Patients should be removed from the contaminated environment as soon as possible; begin artificial ventilation, if needed. Those with altered mental status or apparent respiratory insufficiency should receive supplemental oxygen. If the patient’s pulse is absent, cardiopulmonary resuscitation should be initiated.

Gut decontamination (emesis, lavage, or saline cathartic) is recommended if it can be initiated within two to three hours after the ingestion of more than a swallow of TCE. However, the effects of these measures have not been clinically evaluated. If emesis is considered, administer the emetic only to patients who are fully conscious and have an intact gag reflex.

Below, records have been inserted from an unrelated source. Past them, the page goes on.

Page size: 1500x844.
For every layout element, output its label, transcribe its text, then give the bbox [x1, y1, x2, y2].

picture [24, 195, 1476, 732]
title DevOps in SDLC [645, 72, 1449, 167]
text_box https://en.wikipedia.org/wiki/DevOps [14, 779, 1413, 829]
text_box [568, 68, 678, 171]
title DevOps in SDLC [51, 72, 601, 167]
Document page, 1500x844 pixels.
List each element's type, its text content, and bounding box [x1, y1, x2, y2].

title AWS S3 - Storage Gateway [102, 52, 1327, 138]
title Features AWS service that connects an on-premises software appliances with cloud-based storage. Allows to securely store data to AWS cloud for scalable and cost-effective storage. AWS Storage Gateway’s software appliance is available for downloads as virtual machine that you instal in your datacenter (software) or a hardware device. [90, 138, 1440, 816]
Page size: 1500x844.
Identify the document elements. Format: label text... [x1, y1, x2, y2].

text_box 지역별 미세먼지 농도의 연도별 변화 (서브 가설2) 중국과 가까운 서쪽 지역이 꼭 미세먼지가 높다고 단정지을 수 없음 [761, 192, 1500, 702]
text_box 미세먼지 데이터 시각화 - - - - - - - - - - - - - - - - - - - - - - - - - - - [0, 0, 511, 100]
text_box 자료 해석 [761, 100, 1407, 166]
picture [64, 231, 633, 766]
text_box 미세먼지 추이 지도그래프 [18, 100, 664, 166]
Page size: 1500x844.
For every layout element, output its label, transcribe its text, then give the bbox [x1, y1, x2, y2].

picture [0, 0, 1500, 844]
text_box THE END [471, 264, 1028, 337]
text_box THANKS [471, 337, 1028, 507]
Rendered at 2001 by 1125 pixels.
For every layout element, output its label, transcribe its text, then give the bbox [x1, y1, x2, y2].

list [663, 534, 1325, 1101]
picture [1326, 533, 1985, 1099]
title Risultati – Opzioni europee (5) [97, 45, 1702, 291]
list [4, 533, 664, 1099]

Activated charcoal has not been proven to absorb TCE, but, in general, it effectively decreases absorption of most ingested toxic agents.

  • No data are available on the ability of hemodialysis or hemoperfusion to increase TCE elimination.
  • No specific antidotes exist (Meditext 2004).
  • Patients with serious TCE toxicity should be monitored for the possible development of arrhythmias.
  • When diarrhea is present, monitor for the development of electrolyte abnormalities and screen for the possible development of hepatorenal dysfunction (Meditext 2004).
  • Sequelae are unusual in acute exposures but reported (Lawrence and Partyka 1981; Feldman, White et al. 1985; Szlatenyi and Wang 1996).
Chronic Exposure

No known treatment for chronic exposure to TCE exists. Potentially involved organ systems should be independently evaluated, and supportive measures should be initiated.

Key Points
  • Removal from the source and supportive care is the recommended treatment for acute TCE exposure.
  • Symptomatic treatment is recommended for chronic TCE exposure.